Miss Jade was no longer on the veranda. Bisker dropped his broom and ambled down the path to meet the social outcast. He knew him.
“Hey, Fred!” he called, when he was twenty feet away from the intruder. “Don’t you know that none of the slaves can use that there gate to come in?”
The intruder was tall, thin and bony. His blue eyes watered. The tip of his nose suspended a water drop. He said, with the unruffled calm of the man who will not be hurried:
“Come on down. I’ve got something to show you.”
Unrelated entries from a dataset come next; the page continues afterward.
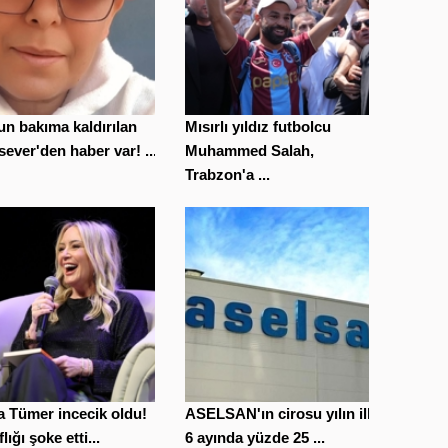
n bakıma kaldırılan
Mısırlı yıldız futbolcu
ever'den haber var! ...
Muhammed Salah,
Trabzon'a ...
 Tümer incecik oldu!
ASELSAN'ın cirosu yılın ilk
lığı şoke etti...
6 ayında yüzde 25 ...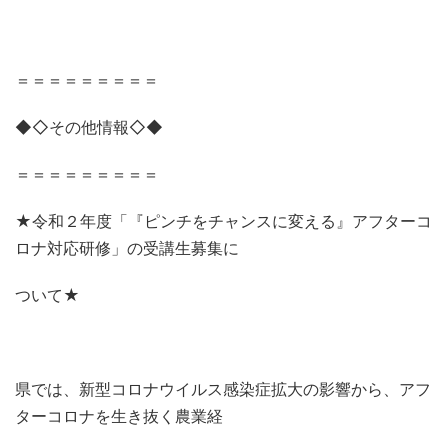
＝＝＝＝＝＝＝＝＝
◆◇その他情報◇◆
＝＝＝＝＝＝＝＝＝
★令和２年度「『ピンチをチャンスに変える』アフターコ
ロナ対応研修」の受講生募集に
ついて★
県では、新型コロナウイルス感染症拡大の影響から、アフ
ターコロナを生き抜く農業経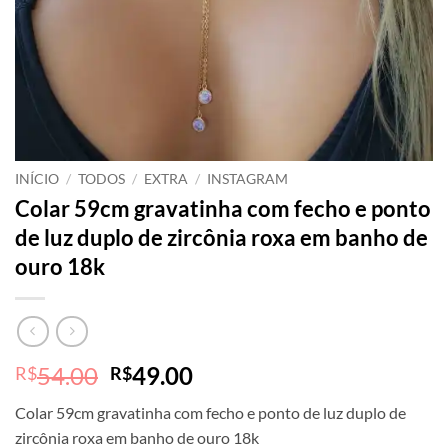
INÍCIO
/
TODOS
/
EXTRA
/
INSTAGRAM
Colar 59cm gravatinha com fecho e ponto
de luz duplo de zircônia roxa em banho de
ouro 18k
O
O
54.00
49.00
R$
R$
preço
preço
Colar 59cm gravatinha com fecho e ponto de luz duplo de
original
atual
zircônia roxa em banho de ouro 18k
era:
é: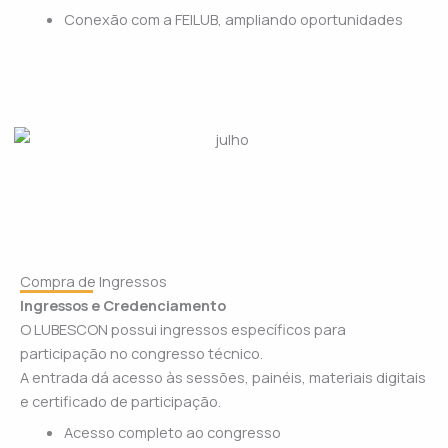
Conexão com a FEILUB, ampliando oportunidades
Compra de Ingressos
Ingressos e Credenciamento
O LUBESCON possui ingressos específicos para
participação no congresso técnico.
A entrada dá acesso às sessões, painéis, materiais digitais
e certificado de participação.
Acesso completo ao congresso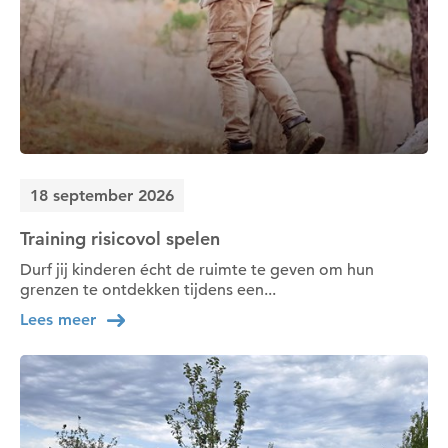
18 september 2026
Training risicovol spelen
Durf jij kinderen écht de ruimte te geven om hun
grenzen te ontdekken tijdens een...
Lees meer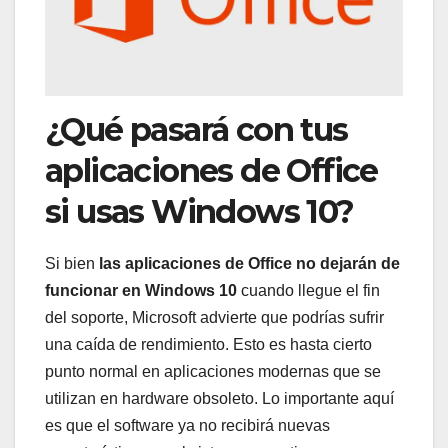
¿Qué pasará con tus
aplicaciones de Office
si usas Windows 10?
Si bien
las aplicaciones de Office no dejarán de
funcionar en Windows 10
cuando llegue el fin
del soporte, Microsoft advierte que podrías sufrir
una caída de rendimiento. Esto es hasta cierto
punto normal en aplicaciones modernas que se
utilizan en hardware obsoleto. Lo importante aquí
es que el software ya no recibirá nuevas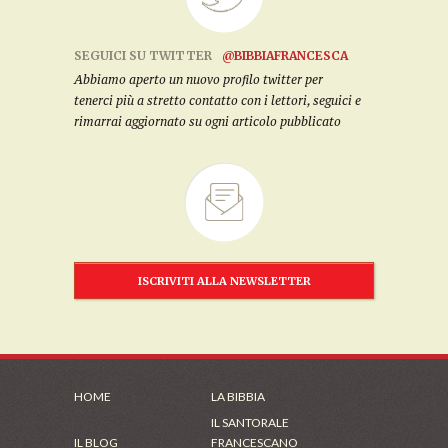
SEGUICI SU TWITTER
@BIBBIAFRANCESCA
Abbiamo aperto un nuovo profilo twitter per
tenerci più a stretto contatto con i lettori, seguici e
rimarrai aggiornato su ogni articolo pubblicato
ISCRIVITI ALLA NEWSLETTER
HOME
LA BIBBIA
IL SANTORALE
IL BLOG
FRANCESCANO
He turned about and went on down to the gate. Bisker paused, glanced back to see if Miss Jade was watching them, and followed. When hard on Fred’s heels, he said, hopefully:
“Got a bottle?”
“Better still,” Fred answered without turning about. “Just a bit of a surprise for you. You and me are gonna be famous.”
“I don’t wanna be famous,” asserted Bisker. “If you’ve brought me all the way down here not to crack a bot
tle, you ain’t no friend of mine any more. A cold mornin’ like this, too. And that old cat will be starin’ at me with ’er black eyes an’ all and will be wantin’ to know this and that and who the hell you are, and all the ruddy rest.”
On arriving at the wicket gate, it could be seen that a ramp had been cut in the red bank skirting the top side of the highway. Fred and Bisker passed through the gate, down the ramp and so to the macadamised road where they were out of sight of anyone standing on the veranda. Fred stopped, turned and pointed a finger accusingly at Bisker.
“Where were you last night?” he asked.
“In bed. Where d’you think I was?”
“Where was you before you went to bed?”
“Where—— I was drinking whisky with you in me ’ut as you well know,” indignantly replied Bisker.
“You’re lucky,” he was informed. “You ever seen a dead man?”
“ ’Undreds. Why?”
“I’ve found a dead ’un.”
“You have? Where?”
“You’re that close to ’im that you’re all ’ot.”
“You don’t say.”
“I do say. Come on and I’ll show you.”
Fred led Bisker along the road bordering the storm-water gutter dug deep against the foot of the bank. He led on down the road from the little bridge at the foot of the ramp which crossed the gutter. The gutter was almost hidden by the briars and winter weeds. When he stopped, he said:
“I only just caught sight of ’im as I was walking along ’ere on my way to a job. Look!”
He pointed into the gutter. Bisker stood quite still and stared downward into the gutter with eyes unusually large. First he saw, beneath lines of vivid green, a patch of scarlet. Then he saw, also beneath lines of vivid green, part of a man’s face. He bent his body forward, resting his hands upon his bent knees, and stared still harder.
“That’s one of our guests,” he said slowly. “A bloke named Grumman. Looks like ’e’s dead.”